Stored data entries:
============================================================

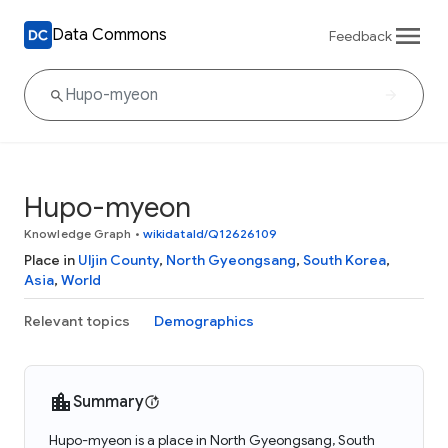
Data Commons
Feedback
Hupo-myeon
Knowledge Graph
•
wikidataId/Q12626109
Place in
Uljin County
,
North Gyeongsang
,
South Korea
,
Asia
,
World
Relevant topics
Demographics
Summary
Hupo-myeon is a place in North Gyeongsang, South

============================================================

EXERCISE BRIEF:
Each record is to be copied word for word, with no images carried over.

ANSWER TO THIS PROBLEM:
Data Commons
Feedback
Hupo-myeon
Knowledge Graph
•
wikidataId/Q12626109
Place in
Uljin County
,
North Gyeongsang
,
South Korea
,
Asia
,
World
Relevant topics
Demographics
Summary
Hupo-myeon is a place in North Gyeongsang, South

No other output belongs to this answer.